The evidence that Cohen sought to present was a report prepared by psychiatrist Dr. Norton A. Roitman, who had met with Cohen twice. In the report, Dr. Roitman diagnosed Cohen as suffering from a narcissistic personality disorder and concluded that Cohen did not intend to violate the law, as would be the case with a criminal who acted out of a desire for personal gain. The report contended that Cohen did not intend to violate the law and that his behavior was driven by a mental disorder as opposed to criminal motivation. It noted that Cohen was irrational to the point of dysfunction, demonstrated by his stubborn adherence in the face of overwhelming contradictions and knowlege of substantial penalty.
The Ninth Circuit first found that this report was admissible under Federal Rule of Evidence 702, which states that expert opinion evidence is admissible if, inter alia, "[s]cientific, technical, or other specialized knowledge will assist the trier of fact to understand the evidence or to determine a fact in issue." The Ninth Circuit found that Dr. Roitman's report would be helpful to the jurors in determining whether Cohen intended to commit the fraudulent tax-related acts with which he was charged, and its decision seems both correct to me and consistent with prior precedent. Indeed, the Ninth Circuit cited to its prior decision in United States v. FInley, 301 F.3d 1000 (9th Cir. 2002), where it found that expert evidence about a defendant's delusional disorder was admissible in his trial for tax-related crimes.
The more difficult question faced by the Ninth Circuit was whether the report was admissible under Federal Rule of Evidence 704(b), which states that "[n]o expert witness testifying with respect to the mental state or condition of a defendant in a criminal case may state an opinion or inference as to whether the defendant did or did not have the mental state or condition constituting an element of the crime charged or of a defense thereto. Such ultimate issues are matters for the trier of fact alone."

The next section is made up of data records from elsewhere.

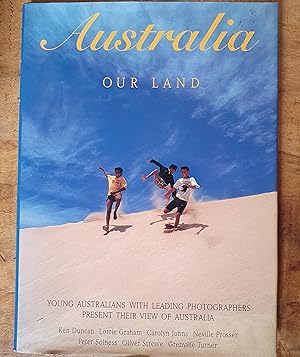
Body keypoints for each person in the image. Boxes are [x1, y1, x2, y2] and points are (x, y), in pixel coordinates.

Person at [163, 166, 200, 230]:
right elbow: (173, 189)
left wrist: (189, 185)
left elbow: (195, 186)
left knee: (178, 215)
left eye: (185, 171)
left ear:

The Ninth Circuit first cited to its prior decision in United States v. Morales, 108 F.3d 1031 (9th Cir. 1997), where the defendant was charged with willfully making false entries in a union ledger, and the Ninth Circuit found that a certified public accountant could provide expert testimony that Morales had a weak grasp of bookkeeping principles. The Ninth Circuit came to this conclusion because the jurors could believe the expert's testimony about Morales' weak grasp of bookkeeping principles and still decide that Morales willfully made false entries.

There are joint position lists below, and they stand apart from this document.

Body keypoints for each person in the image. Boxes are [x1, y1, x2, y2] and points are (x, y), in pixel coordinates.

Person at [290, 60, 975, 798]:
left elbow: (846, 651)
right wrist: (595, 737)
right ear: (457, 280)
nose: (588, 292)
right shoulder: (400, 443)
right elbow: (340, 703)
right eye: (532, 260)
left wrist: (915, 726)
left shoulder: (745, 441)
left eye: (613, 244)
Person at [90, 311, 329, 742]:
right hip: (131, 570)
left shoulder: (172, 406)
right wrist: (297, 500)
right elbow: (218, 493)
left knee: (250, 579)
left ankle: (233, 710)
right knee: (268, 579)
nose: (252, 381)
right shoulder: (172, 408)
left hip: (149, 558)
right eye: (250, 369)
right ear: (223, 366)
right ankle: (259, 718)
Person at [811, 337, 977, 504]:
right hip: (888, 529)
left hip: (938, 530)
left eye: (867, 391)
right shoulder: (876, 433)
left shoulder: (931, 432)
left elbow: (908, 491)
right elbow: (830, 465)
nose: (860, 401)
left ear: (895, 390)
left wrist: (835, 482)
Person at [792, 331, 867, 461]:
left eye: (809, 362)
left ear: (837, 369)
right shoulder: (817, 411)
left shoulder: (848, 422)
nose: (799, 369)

The Ninth Circuit next cited again to the Finley case, where it had found that expert opinions are only excluded under Rule 704(b) if they "necessarily compel" a conclusion about the defendant's mens rea. 301 F.3d at 1015. In Finley, the Ninth Circuit also cited to Morales as well as to United States v. Rahm, 993 F.2d 1405 (9th Cir. 1993). In Rahm, the defendant was charged with, inter alia, possession of counterfeit currency, and the Ninth Circuit found that a psychologist could provide expert testimony about the defendant's poor visual perception because the jurors could believe this testimony and still decide that Rahm knew that he possessed counterfeit currency. In Finley, the Ninth Circuit analogized Finely's case to to the Morales/Rahm line of cases and found that the jurors could have believed that Finely was delusional and had a rigid belief system and yet still have concluded that he acted fraudulently.
In the Cohen case, the Ninth Circuit extended this logic from Finley and concluded that while some of the opinions contained in Dr. Roitman's report would likely have violated Rule 704(b), the jurors could have accepted other opinions relating to the narcissistic personality disorder diagnosis and still have found that Cohen had the requisite mens rea.

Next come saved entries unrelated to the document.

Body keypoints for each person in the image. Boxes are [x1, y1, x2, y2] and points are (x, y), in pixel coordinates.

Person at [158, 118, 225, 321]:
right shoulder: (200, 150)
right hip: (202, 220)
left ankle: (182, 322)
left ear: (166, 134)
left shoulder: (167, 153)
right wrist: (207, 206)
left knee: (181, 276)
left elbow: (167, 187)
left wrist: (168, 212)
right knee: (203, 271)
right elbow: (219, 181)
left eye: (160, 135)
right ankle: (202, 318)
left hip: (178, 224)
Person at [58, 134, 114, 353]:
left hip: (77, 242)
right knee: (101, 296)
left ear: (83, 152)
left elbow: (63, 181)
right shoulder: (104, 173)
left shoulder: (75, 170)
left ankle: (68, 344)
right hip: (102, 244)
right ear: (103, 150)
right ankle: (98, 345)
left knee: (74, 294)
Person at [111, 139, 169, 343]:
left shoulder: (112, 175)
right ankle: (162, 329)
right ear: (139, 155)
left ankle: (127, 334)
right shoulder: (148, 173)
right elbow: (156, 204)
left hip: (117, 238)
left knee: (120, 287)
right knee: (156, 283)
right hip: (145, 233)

I'm not sure that I agree with the Ninth Circuit's decisions in Finley and Cohen. At the very least, it seems to me that the diagnoses in those cases do more to compel a conclusion about mens rea then did the testimony about lack of bookkeeping knowledge and poor visual perception on Morales and Rahm. Beyond that, if we actually look at the opinions in Dr. Roitman's report, it seems clear to me that the central thesis of his narcissistic personality disorder diagnosis was that Cohen lacked the necessary criminal intent. While the Ninth Circuit is correct that, for instance, any reference to the word "intent" could be removed from the report, the very nature of the diagnosis and every cited statement in Dr. Roitman's report seems to compel a finding that Cohen lacked the necessary mens rea.